I usually put my rub on the butt the evening before the smoke, wrapped in plastic wrap. I will smoke at 225-240F with hickory and try to maintain the smoke until the meat has reached 140F. After that I let the smoke subside. I will spray the butt each hour with a 3-1 mix of apple juice and bourbon. When the temp gets to 165-170F I will double wrap in HD foil, add a bit of my spray mix to the packet and cook the butt up to 205F if I'm going to pull it. (170F will do if you are going to slice it) If I'm going to pull the pork, after it gets up to 205F I will wrap it in a couple old towels and let it rest in an insulated cooler for an hour or two. When you remove the towels and open the foil the bone will practically fall out.
Most of this cook is based on temperature. A 7-8 pound butt will take 8-10 hours to cook plus the rest time in the cooler. Give yourself plenty of time. Another thing to be aware of is that sometimes butts (and briskets too) will "plateau" or stay at the same temperature for an unseemly long time. Please don't be tempted to raise the heat, but rather wait it out. A digital probe thermo is a big help with this cook so you know what the internal temp of the meat is.
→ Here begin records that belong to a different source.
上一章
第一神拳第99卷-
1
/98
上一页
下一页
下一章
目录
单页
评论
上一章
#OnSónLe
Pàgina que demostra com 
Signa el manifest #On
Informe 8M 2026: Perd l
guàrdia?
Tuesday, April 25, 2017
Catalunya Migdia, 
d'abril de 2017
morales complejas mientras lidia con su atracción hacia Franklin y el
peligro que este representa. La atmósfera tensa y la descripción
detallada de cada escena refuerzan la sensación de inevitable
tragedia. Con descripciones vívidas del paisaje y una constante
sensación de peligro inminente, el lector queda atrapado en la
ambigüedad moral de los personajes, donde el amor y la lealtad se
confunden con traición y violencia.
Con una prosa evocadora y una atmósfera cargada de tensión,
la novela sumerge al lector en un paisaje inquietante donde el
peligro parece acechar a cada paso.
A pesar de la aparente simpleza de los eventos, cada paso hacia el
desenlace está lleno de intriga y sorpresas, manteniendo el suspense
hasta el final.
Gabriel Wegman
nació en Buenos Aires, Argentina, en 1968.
Some folks here will put a layer of yellow mustard on the butt before putting the rub on. A lot of this is personal preference.
Meowy's got it covered there! Pork loves mustard! I used powdered mustartd in my rub so I don't need the French's slather. I know it sounds weird but you won't taste it when it's cooked. It sort of helps make the crispy outer edge we know and love and holds in the juices.
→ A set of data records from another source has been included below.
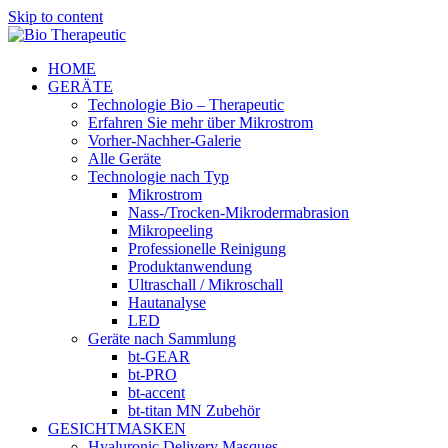
Skip to content
HOME
GERÄTE
Technologie Bio – Therapeutic
Erfahren Sie mehr über Mikrostrom
Vorher-Nachher-Galerie
Alle Geräte
Technologie nach Typ
Mikrostrom
Nass-/Trocken-Mikrodermabrasion
Mikropeeling
Professionelle Reinigung
Produktanwendung
Ultraschall / Mikroschall
Hautanalyse
LED
Geräte nach Sammlung
bt-GEAR
bt-PRO
bt-accent
bt-titan MN Zubehör
GESICHTMASKEN
Hyaluronic Delivery Masques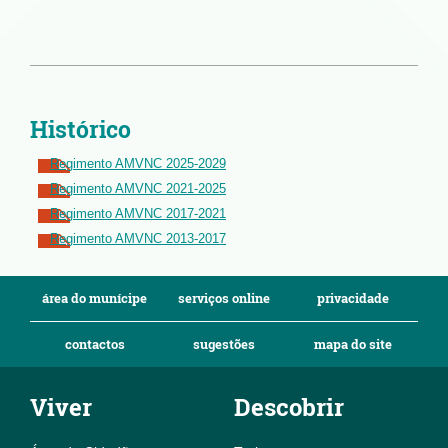
Histórico
Regimento AMVNC 2025-2029
Regimento AMVNC 2021-2025
Regimento AMVNC 2017-2021
Regimento AMVNC 2013-2017
área do munícipe
serviços online
privacidade
contactos
sugestões
mapa do site
Viver
Descobrir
Speaking of juices ... as Meaowy said apple juice it good for a spray and so is orange juice. The sugars in the juice tend to caramelize and brown up nicely.
Don't be surprized if you butt sits at say 130 - 150 for 2 to 4 hours! Hitting the plateau is sometimes very frustrating but man is it worth it!
I don't use a digital thermometer - tried it but it didn't like the cold weather so I went back to my trusty dial therometers. Msst people here will swear by them though - either will work.
The double wrap in aluminum foil to rest the meat is very important! It'll make the meat so tender and juicey you'll think you died and gone to heaven!
Just to add some photos, look at the thread I just did a few nights ago. I did shoulders, which is prepped the same as butt. Hope it comes out sweet!
I used two forks to pull the meat. First I put a few chucks on a cutting board next to a big bowl, sort of press on a chunk to see which way it's going to "string" then rake it with the other fork. You'll know what I mean when you do it. Good luck!
PS: Eastern NC finish, mop, or sauce, whichever you call it, is tangy and delicious. They all have various measures of cider vinegar, sugar (brown or white), crushed red pepper flakes (like for pizza), black pepper. Smaller more varietel areas use molassas, salt, chili powder, chili sauce, hot sauce, and W-sauce. As you move west in the Carolinas, they start using the fruit of the Devil, the tomato. As you go south into SC, they prefer a mustard based sauce. They're all dee-lish on pulled or chopped pork BBQ, just play with the ingredients until your family is happy, then record the recipe.
If you wait it out and take the time to get the internal temp of the butt above 200F and then let it rest at least an hour before opening the foil, you will be able to pull it with your hands. I usually wait a little longer so I don't handle really hot pork.
I toss a couple of fist sized chunks of pork butt into my KitchenAid mixer that had the paddle beater in place. Run it on power level three for about 20-30 seconds and it shredds just fine with out the "ooch ech ouch". I then dump the shredded pork into a hotel pan and start over. This is really great, especially if you have a bunch of butts to pull.